Dataset>

*** Block opens ***

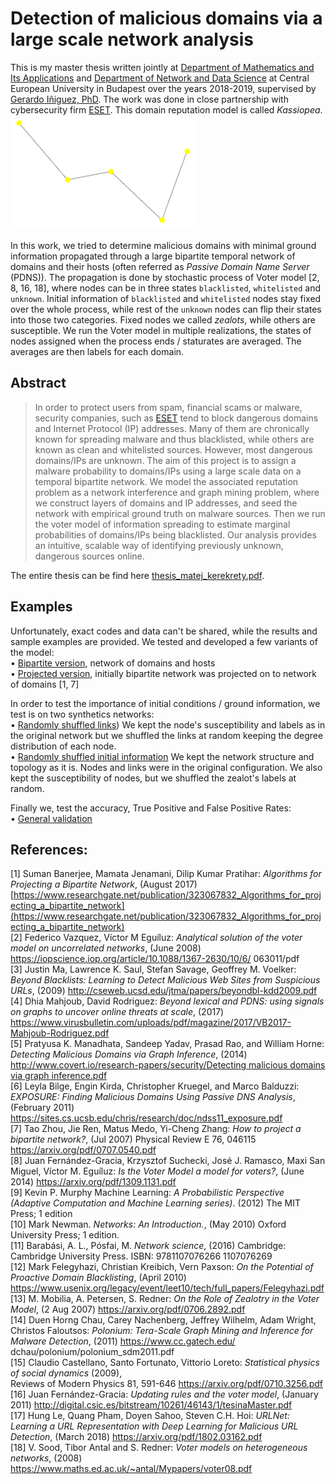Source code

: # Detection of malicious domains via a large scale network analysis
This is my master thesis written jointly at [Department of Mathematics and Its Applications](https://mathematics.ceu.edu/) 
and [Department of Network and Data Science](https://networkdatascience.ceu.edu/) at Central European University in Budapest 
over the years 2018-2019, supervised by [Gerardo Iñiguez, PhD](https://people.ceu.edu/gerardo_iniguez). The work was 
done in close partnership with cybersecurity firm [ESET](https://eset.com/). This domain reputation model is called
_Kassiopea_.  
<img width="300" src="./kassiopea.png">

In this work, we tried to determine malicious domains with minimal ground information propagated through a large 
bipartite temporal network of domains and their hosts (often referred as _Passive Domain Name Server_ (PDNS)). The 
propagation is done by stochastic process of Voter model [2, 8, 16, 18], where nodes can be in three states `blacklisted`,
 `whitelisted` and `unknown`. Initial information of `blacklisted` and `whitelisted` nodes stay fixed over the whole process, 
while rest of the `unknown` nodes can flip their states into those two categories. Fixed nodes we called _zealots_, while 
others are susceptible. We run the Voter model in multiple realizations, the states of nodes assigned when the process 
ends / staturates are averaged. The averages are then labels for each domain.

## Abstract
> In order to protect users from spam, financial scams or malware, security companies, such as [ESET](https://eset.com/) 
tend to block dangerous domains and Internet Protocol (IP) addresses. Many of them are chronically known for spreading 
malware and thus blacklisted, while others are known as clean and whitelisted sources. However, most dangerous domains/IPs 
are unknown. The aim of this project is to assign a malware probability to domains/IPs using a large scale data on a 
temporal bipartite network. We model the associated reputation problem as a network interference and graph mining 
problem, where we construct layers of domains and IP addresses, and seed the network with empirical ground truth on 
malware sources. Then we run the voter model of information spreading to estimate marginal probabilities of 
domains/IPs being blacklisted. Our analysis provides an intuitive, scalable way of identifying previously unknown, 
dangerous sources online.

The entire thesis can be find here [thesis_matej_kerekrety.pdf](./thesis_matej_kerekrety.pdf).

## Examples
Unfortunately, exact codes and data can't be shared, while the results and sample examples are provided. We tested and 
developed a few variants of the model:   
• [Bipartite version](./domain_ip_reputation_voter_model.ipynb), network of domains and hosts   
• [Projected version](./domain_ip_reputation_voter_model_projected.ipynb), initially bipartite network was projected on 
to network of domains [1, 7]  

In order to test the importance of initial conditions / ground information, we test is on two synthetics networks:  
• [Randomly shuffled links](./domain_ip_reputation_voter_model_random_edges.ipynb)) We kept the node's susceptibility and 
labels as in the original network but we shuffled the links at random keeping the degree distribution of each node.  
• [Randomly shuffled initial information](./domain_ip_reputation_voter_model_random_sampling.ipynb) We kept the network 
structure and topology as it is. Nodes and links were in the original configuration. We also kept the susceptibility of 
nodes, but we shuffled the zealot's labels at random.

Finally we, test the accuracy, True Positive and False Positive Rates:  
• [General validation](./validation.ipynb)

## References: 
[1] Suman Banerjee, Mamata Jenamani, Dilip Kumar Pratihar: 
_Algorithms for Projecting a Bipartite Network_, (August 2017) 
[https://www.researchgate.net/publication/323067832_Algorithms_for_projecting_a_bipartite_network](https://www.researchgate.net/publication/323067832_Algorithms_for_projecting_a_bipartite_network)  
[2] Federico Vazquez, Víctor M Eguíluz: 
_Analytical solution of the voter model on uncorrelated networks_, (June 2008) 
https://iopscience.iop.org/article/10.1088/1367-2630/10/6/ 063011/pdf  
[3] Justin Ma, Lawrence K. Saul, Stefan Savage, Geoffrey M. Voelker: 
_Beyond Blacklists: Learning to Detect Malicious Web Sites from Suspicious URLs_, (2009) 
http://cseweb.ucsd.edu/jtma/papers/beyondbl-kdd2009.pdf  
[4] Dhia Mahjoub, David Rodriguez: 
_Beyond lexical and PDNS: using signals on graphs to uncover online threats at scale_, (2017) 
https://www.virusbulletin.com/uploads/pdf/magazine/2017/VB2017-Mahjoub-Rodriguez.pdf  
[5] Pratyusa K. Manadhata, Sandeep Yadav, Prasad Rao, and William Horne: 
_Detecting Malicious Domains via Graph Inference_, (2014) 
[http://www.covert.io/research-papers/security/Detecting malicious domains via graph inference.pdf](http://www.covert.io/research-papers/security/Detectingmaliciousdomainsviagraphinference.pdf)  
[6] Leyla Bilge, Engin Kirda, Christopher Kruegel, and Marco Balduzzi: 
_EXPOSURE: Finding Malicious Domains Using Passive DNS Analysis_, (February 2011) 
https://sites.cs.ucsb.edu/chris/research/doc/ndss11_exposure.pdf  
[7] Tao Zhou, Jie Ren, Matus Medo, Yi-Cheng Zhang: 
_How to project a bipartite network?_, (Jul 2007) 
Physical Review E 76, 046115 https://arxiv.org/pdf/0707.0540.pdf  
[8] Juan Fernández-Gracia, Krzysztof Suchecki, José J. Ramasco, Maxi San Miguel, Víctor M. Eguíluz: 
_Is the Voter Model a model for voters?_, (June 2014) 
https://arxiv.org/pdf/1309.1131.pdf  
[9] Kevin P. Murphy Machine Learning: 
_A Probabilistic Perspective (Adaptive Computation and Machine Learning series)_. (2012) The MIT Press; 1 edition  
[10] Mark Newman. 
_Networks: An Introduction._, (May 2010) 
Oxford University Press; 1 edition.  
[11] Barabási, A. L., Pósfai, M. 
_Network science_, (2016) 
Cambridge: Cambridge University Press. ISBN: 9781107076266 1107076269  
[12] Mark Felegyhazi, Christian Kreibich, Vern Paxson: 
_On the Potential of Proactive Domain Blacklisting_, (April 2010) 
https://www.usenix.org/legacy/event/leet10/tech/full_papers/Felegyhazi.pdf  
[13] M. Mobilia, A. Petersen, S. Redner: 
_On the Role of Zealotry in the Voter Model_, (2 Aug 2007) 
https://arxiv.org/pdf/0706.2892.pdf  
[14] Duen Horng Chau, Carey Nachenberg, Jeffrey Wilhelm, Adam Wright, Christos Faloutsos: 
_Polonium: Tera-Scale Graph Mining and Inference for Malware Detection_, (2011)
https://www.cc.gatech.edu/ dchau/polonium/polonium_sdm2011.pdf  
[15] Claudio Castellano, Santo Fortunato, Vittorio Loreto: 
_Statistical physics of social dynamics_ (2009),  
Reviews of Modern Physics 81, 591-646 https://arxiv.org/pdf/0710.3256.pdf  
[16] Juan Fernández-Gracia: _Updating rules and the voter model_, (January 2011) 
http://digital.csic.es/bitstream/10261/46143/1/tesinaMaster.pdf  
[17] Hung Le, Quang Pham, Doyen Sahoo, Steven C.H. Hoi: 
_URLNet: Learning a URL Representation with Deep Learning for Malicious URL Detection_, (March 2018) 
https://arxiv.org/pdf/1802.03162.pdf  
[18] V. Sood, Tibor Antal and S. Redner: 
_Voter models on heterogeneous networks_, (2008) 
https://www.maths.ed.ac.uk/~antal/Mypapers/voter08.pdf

*** Block closes ***
*** Block opens ***

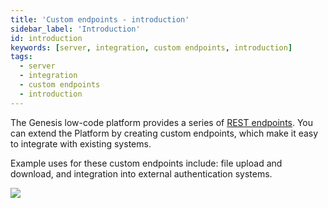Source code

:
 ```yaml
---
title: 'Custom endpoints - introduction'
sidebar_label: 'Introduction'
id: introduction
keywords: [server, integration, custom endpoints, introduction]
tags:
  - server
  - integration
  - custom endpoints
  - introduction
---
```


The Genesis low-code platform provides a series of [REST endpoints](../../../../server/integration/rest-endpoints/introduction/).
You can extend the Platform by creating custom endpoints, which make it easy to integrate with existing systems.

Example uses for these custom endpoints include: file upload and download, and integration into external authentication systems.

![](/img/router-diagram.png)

*** Block closes ***

Exercise brief> All lines above that hold the string "Machine" should be copied.

Response to this exercise>
[9] Kevin P. Murphy Machine Learning: 
_A Probabilistic Perspective (Adaptive Computation and Machine Learning series)_. (2012) The MIT Press; 1 edition  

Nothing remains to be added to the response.